M.R.R : L’archéologie s’appuie sur les traces matérielles laissées par les hommes d’autrefois et elle a démontré que la colonisation de l’Île a commencé par les côtes vers les Hautes Terres : sites récemment peuplés, vers le IXe siècle de notre ère à Ambohimanana, découvert par D. Rasamuel. Les côtes, surtout les embouchures étaient les premiers endroits occupés par les Vazimba, endroits favorables aux bateaux…Dans l’extrême Nord de l’île, dans la gorge d’Andavakoera à Lakaton’i Anja, deux morceaux de charbon ont donné des datations qui renvoient au premier millénaire – 1680 BP. ± 65 ans : Cal 250-590 ap J.-C. et 1300 BP ± 80ans : Cal 640-970 après Jésus Christ. Nosy Mangabe est occupée du VIIIe au Xe siècle avec les plus anciennes traces des circuits économiques, objets importés trouvés sur place, des poteries connues aux Comores, des perles indiennes et des céramiques chinoises ; des scories de fer en grande quantité, d’objets et de fragments en chloritoschiste ou vato didy et de poteries. Dans la baie d’Antongil, le village de Sandrakatsy, du VIIIe et Xe siècle, dans la rivière Mananara Nord témoigne aussi du travail du fer et du chloritoschiste.

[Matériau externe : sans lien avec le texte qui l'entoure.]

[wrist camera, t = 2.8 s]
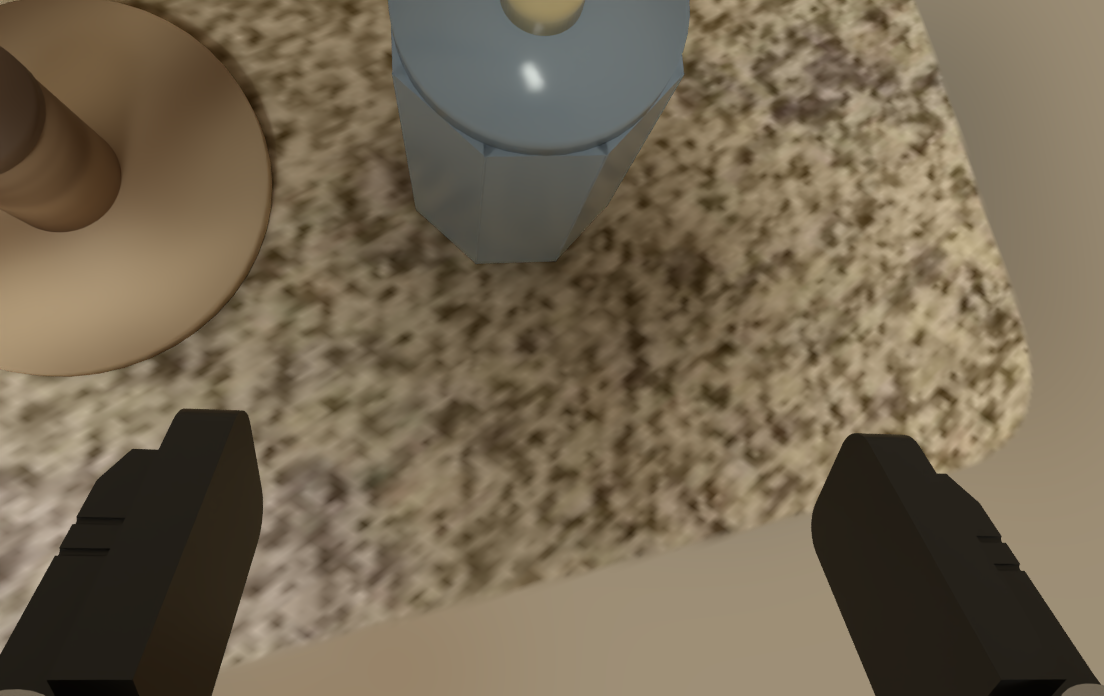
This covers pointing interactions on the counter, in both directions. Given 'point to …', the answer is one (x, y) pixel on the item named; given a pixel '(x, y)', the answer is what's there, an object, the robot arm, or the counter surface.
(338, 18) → the counter surface
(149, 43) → the trivet
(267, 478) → the counter surface
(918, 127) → the counter surface
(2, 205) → the spice jar
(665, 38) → the octagonal knobbed canister
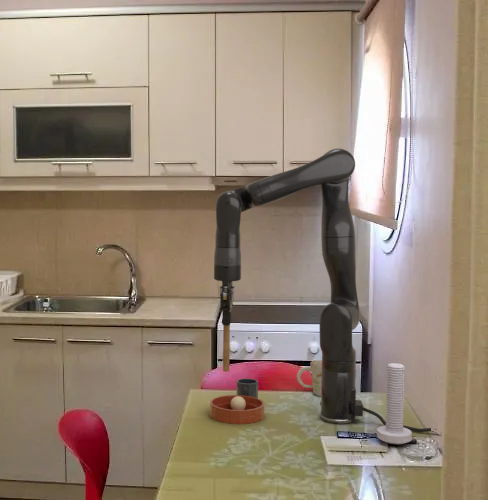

M.M : Le commerce, mais aussi, le fer, le riz, la poterie, quelles sont leurs influences sur les trajectoires historiques à la « population » malgache ?
M.R.R. : Ces circuits commerciaux intègrent l’île dans le réseau commercial du Sud-Ouest de l’Océan Indien. Du VIIIe siècle à la moitié du XIVe siècle, Mahilaka, au Nord-Ouest est un comptoir commercial et une plus ancienne ville partiellement islamisée. C’est le plus ancien port dont les preuves sont constituées d’une fondation de mosquée, des nombreuses céramiques, d’outils métalliques et de verreries importées. Irodo, au Nord-Est date du IXème siècle avec de rares céramiques importées de type sassano-islamique, de nombreux fragments de chloritoschiste, des structures de fonderies de fer et des scories de fer. Deux sites à Lakaton’i Anja ont révélé des restes humains associés à des céramiques sgraffito, poterie islamique du IXème siècle. Au Sud-Est, Maliovola est le plus ancien site de la côte Est daté du IXe au XIIIe siècle dans lequel les habitants cultivaient les rizières sur le bord de la rivière Efaho, culture de marais ou « tany an-droka »… Il y en d’autres qui ne sont pas évoqués ici mais il faut s’appuyer sur des traces matérielles pour aboutir au premier peuplement de la Grande Île puisque les traces écrites font défaut : « Un peuple sans écriture est-il un peuple sans histoire ? ».